Although there were no differences between the two types of condom with respect to failure, a number of user characteristics and behavioural factors associated with breakage and slippage were identified. User characteristics associated with breakage were longer penis length, lower social class and lower educational qualifications, younger age, lack of confidence in using condoms and previous experience of breakage. Behavioural factors significantly associated with breakage were longer duration of intercourse, lack of additional lubricant, the use of an oil-based lubricant or saliva, and unrolling the condom before fitting it to the penis. Breakage was less likely to occur if additional lubricant was applied in the anus, around the anus or all over the outside of the condom. Breakage was more likely if the participant's partner also experienced breakage. Behavioural factors associated with slippage were the application of additional lubricant under the condom, and having less previous experience of using condoms. The application of additional lubricant all over the outside of the condom was associated with less slippage. Men of lower social class were more likely to experience failure (both breakage and slippage), and those with greater previous experience of using condoms were less likely to experience slippage during the trial. Those with previous experience of condoms tearing were also more likely to experience slippage.

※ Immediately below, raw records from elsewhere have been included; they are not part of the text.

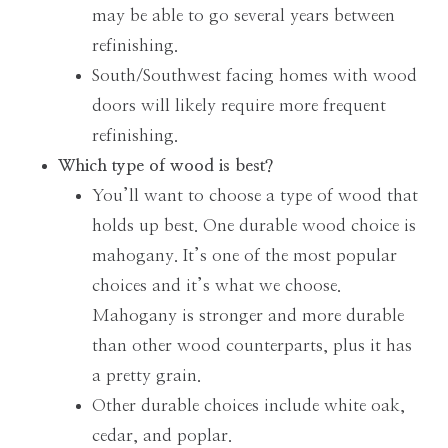
may be able to go several years between
refinishing.
South/Southwest facing homes with wood
doors will likely require more frequent
refinishing.
Which type of wood is best?
You’ll want to choose a type of wood that
holds up best. One durable wood choice is
mahogany. It’s one of the most popular
choices and it’s what we choose.
Mahogany is stronger and more durable
than other wood counterparts, plus it has
a pretty grain.
Other durable choices include white oak,
cedar, and poplar.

The main finding of this study, that there were no significant differences in the categories of failure between the two types of condom tested, have implications for global HIV prevention for gay men. For many European countries, the evidence from the trial contradicts the fundamental HIV prevention message that has been given since the beginning of the epidemic, i.e. that gay men should use stronger condoms for anal intercourse. For North America and Australia, it is the first piece of evidence confirming the validity of their chosen prevention message. The findings that failure rates were higher in the absence of additional lubricant (particularly on the outside of the condom) highlight the importance of the use of additional lubrication and good quality condoms during anal sex, irrespective of the thickness of condom used. Our findings suggest that gay men no longer need to be encouraged to buy, or to be provided with, extra strong condoms as failure rates did not differ between the two condom types. The study also provides key information for health education aimed at increasing gay men's self efficacy in condom use. The data concerning the predictors of failure should be used in health promotion to reduce the incidence of condom failure among gay men.
The authors would like to thank SSL International for funding this trial, and also all the couples who took the time to participate. They are also grateful to all the organizations who supported and promoted this study.